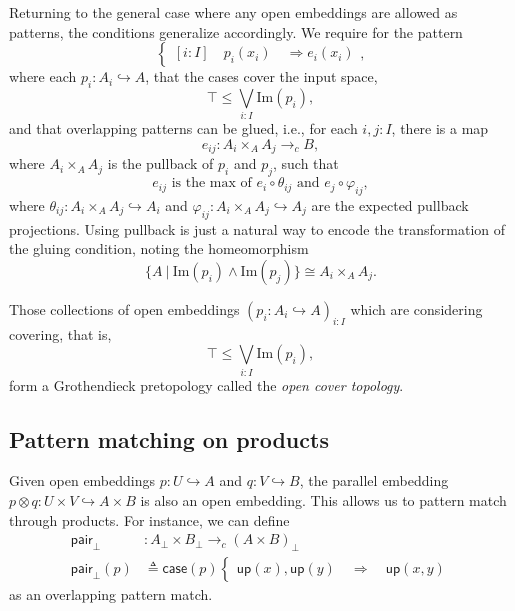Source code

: \documentclass[conference]{IEEEtran}
\newcommand{\hookto}{\hookrightarrow}
\newcommand{\cto}{\to_c}
\newcommand{\suchthat}{\ |\ }
\newcommand{\Img}[1]{\text{Im}\left({#1}\right)}
\newcommand{\Branch}{\Rightarrow}
\newcommand{\up}{\mathsf{up}}
\newcommand{\isthemaxof}[3]{{#1}\text{ is the max of }{#2}\text{ and }{#3}}
\newcommand{\grammar}[1]{\textcolor{red}{\underline{#1}}}
\renewcommand{\grammar}[1]{#1}
\begin{document}
Returning to the general case where any open embeddings are allowed as patterns, the conditions generalize accordingly. We require for the pattern
\[
\begin{cases}
[i : I] \quad p_i(x_i) \quad \Branch e_i(x_i)
\end{cases},
\]
where each $p_i : A_i \hookto A$, that the cases cover the input space,
\[
\top \le \bigvee_{i : I} \Img{p_i},
\]
and that overlapping patterns can be glued, i.e., for each $i, j : I$, there is a map
\[
e_{ij} : A_i \times_A A_j \cto B,
\]
where $A_i \times_A A_j$ is the pullback of $p_i$ and $p_j$, such that 
\[
\isthemaxof{ e_{ij} }{ e_i \circ \theta_{ij}}{ e_j \circ \varphi_{ij}},
\]
where $\theta_{ij} : A_i \times_A A_j \hookto A_i$ and $\varphi_{ij} : A_i \times_A A_j \hookto A_j$ are the expected pullback projections. Using pullback is just a natural way to encode the transformation of the gluing condition, noting the homeomorphism
\[
 \{A \suchthat \Img{p_i} \wedge \Img{p_j} \} \cong A_i \times_A A_j.
\]

Those collections of open embeddings $\left( p_i : A_i \hookto A \right)_{i : I}$ which are considering covering, that is,
\[
\top \le \bigvee_{i : I} \Img{p_i},
\]
form a Grothendieck pretopology called the \emph{open cover topology}.

\subsection{Pattern matching on products}

Given open embeddings $p : U \hookto A$ and $q : V \hookto B$, the parallel embedding $p \otimes q : U \times V \hookto A \times B$ is also an open embedding. \grammar{This} allows us to pattern match through products. 
For instance, we can define
\begin{align*}
 \mathsf{pair}_\bot &: A_\bot \times B_\bot \cto \left( A \times B \right)_\bot
\\ \mathsf{pair}_\bot(p) &\triangleq \mathsf{case}(p)
\begin{cases}
\up(x) , \up(y)
  \quad \Branch \quad \up(x, y)
\end{cases}
\end{align*}
as an overlapping pattern match.
\end{document}
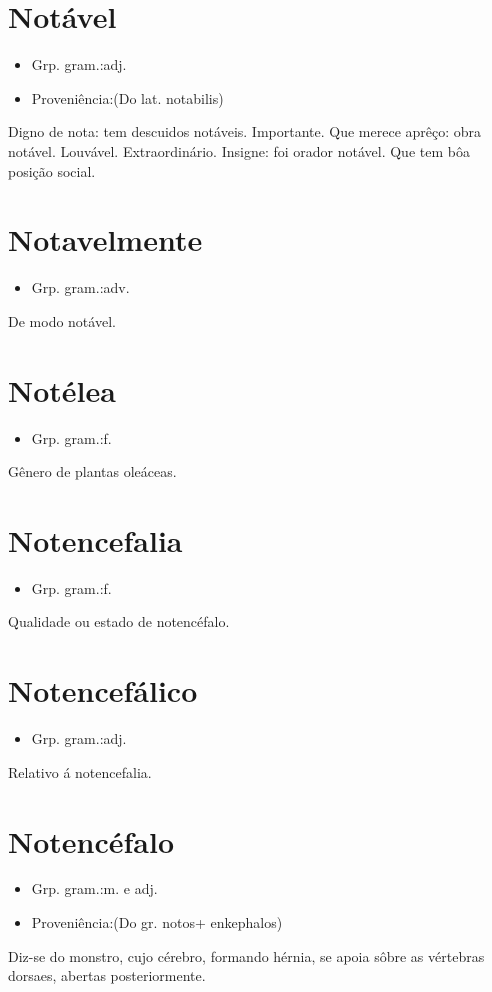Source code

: \section{Notável}
\begin{itemize}
\item {Grp. gram.:adj.}
\end{itemize}
\begin{itemize}
\item {Proveniência:(Do lat. \textunderscore notabilis\textunderscore )}
\end{itemize}
Digno de nota: \textunderscore tem descuidos notáveis\textunderscore .
Importante.
Que merece aprêço: \textunderscore obra notável\textunderscore .
Louvável.
Extraordinário.
Insigne: \textunderscore foi orador notável\textunderscore .
Que tem bôa posição social.
\section{Notavelmente}
\begin{itemize}
\item {Grp. gram.:adv.}
\end{itemize}
De modo notável.
\section{Notélea}
\begin{itemize}
\item {Grp. gram.:f.}
\end{itemize}
Gênero de plantas oleáceas.
\section{Notencefalia}
\begin{itemize}
\item {Grp. gram.:f.}
\end{itemize}
Qualidade ou estado de notencéfalo.
\section{Notencefálico}
\begin{itemize}
\item {Grp. gram.:adj.}
\end{itemize}
Relativo á notencefalia.
\section{Notencéfalo}
\begin{itemize}
\item {Grp. gram.:m.  e  adj.}
\end{itemize}
\begin{itemize}
\item {Proveniência:(Do gr. \textunderscore notos\textunderscore  + \textunderscore enkephalos\textunderscore )}
\end{itemize}
Diz-se do monstro, cujo cérebro, formando hérnia, se apoia sôbre as vértebras dorsaes, abertas posteriormente.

* EXERCISE DESCRIPTION
Find the line with "Gênero de plantas oleáceas.". Transcribe it and every line after it exactly, through the end of the records above, and nothing else.

* REPLY
Gênero de plantas oleáceas.
\section{Notencefalia}
\begin{itemize}
\item {Grp. gram.:f.}
\end{itemize}
Qualidade ou estado de notencéfalo.
\section{Notencefálico}
\begin{itemize}
\item {Grp. gram.:adj.}
\end{itemize}
Relativo á notencefalia.
\section{Notencéfalo}
\begin{itemize}
\item {Grp. gram.:m.  e  adj.}
\end{itemize}
\begin{itemize}
\item {Proveniência:(Do gr. \textunderscore notos\textunderscore  + \textunderscore enkephalos\textunderscore )}
\end{itemize}
Diz-se do monstro, cujo cérebro, formando hérnia, se apoia sôbre as vértebras dorsaes, abertas posteriormente.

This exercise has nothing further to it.